** DATA RECORDS follows **
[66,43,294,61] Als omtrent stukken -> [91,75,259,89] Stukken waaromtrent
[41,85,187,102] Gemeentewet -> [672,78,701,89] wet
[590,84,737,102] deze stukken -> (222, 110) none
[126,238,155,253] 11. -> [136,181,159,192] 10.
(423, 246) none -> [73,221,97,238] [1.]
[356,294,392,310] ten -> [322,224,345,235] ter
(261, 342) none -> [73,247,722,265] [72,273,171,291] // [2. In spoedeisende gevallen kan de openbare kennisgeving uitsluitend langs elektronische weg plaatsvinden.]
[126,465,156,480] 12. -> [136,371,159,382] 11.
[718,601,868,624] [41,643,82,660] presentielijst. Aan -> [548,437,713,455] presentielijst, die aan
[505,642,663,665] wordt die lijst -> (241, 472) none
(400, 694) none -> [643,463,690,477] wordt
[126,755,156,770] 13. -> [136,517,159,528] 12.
** End of DATA RECORDS **
** DATA RECORDS follows **
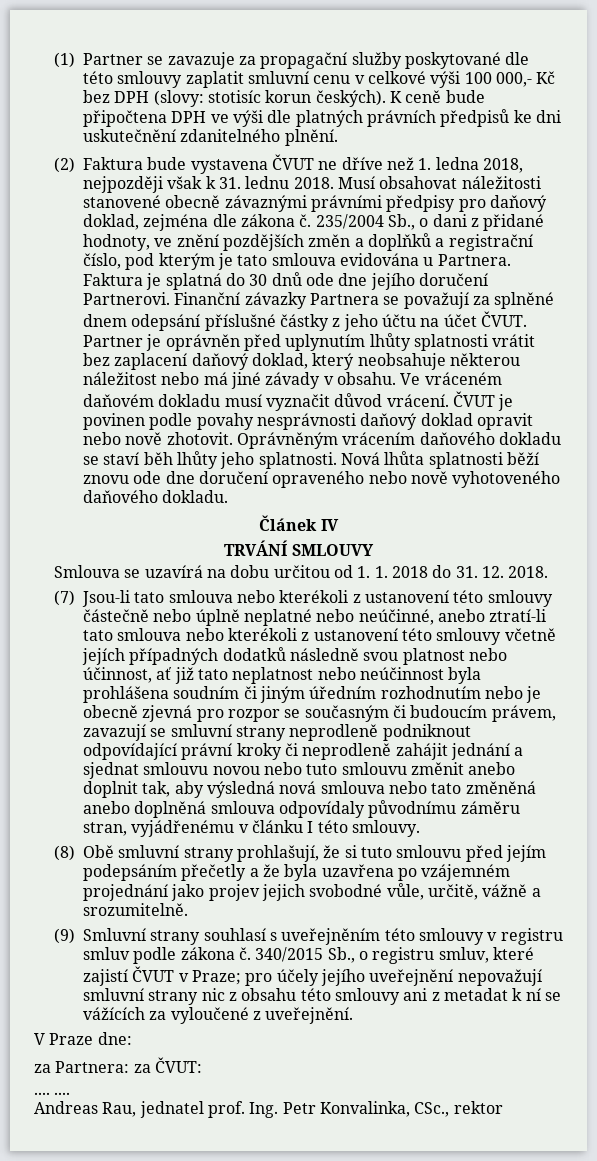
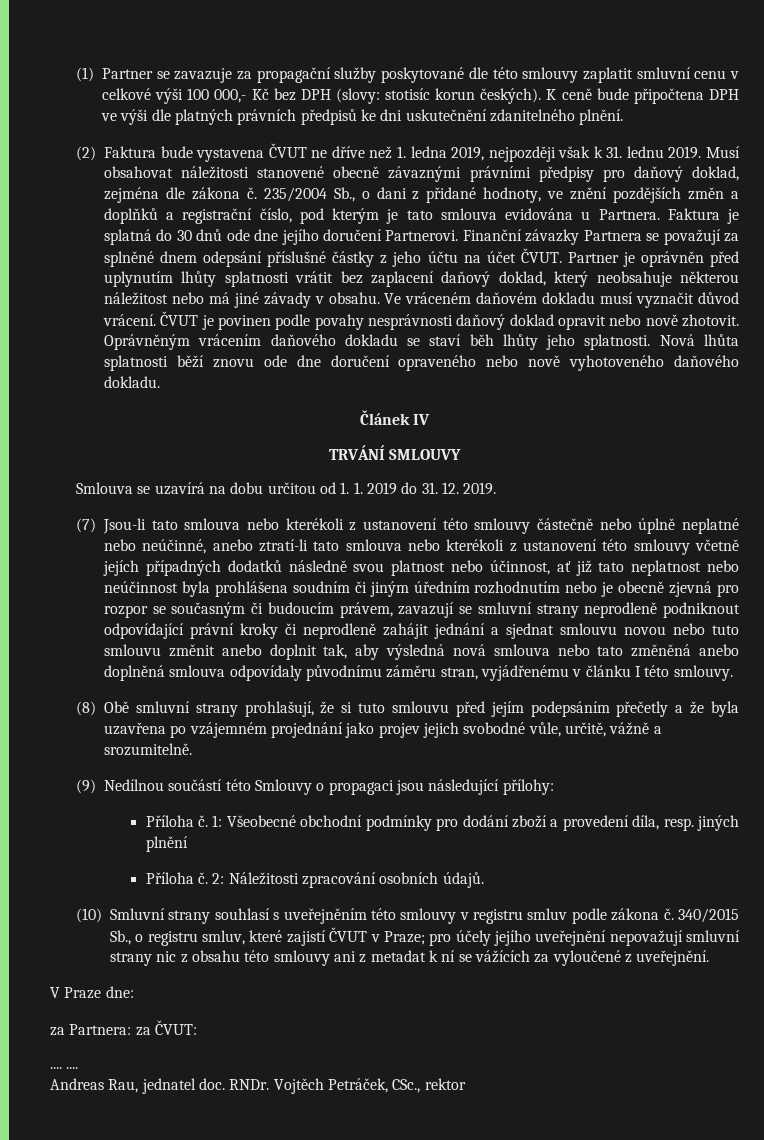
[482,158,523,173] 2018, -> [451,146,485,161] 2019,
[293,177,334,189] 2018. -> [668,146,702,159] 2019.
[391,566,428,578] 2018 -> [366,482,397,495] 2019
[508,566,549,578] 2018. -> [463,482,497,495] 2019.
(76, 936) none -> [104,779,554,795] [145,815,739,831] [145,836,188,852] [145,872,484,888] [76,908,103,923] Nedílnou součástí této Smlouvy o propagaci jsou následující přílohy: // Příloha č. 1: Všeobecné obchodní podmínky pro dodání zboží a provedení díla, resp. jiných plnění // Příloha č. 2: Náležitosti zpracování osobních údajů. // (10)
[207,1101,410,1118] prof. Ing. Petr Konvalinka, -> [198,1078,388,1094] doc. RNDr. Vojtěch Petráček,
** End of DATA RECORDS **
## WHAT NEEDS TO BE DONE
Give back precisely the lines above that start at the line containing "[66,43,294,61] Als omtrent" and end at the line containing "[126,755,156,770] 13. ->", inclusive. No other lines belong in the output.

## EXPECTED ANSWER
[66,43,294,61] Als omtrent stukken -> [91,75,259,89] Stukken waaromtrent
[41,85,187,102] Gemeentewet -> [672,78,701,89] wet
[590,84,737,102] deze stukken -> (222, 110) none
[126,238,155,253] 11. -> [136,181,159,192] 10.
(423, 246) none -> [73,221,97,238] [1.]
[356,294,392,310] ten -> [322,224,345,235] ter
(261, 342) none -> [73,247,722,265] [72,273,171,291] // [2. In spoedeisende gevallen kan de openbare kennisgeving uitsluitend langs elektronische weg plaatsvinden.]
[126,465,156,480] 12. -> [136,371,159,382] 11.
[718,601,868,624] [41,643,82,660] presentielijst. Aan -> [548,437,713,455] presentielijst, die aan
[505,642,663,665] wordt die lijst -> (241, 472) none
(400, 694) none -> [643,463,690,477] wordt
[126,755,156,770] 13. -> [136,517,159,528] 12.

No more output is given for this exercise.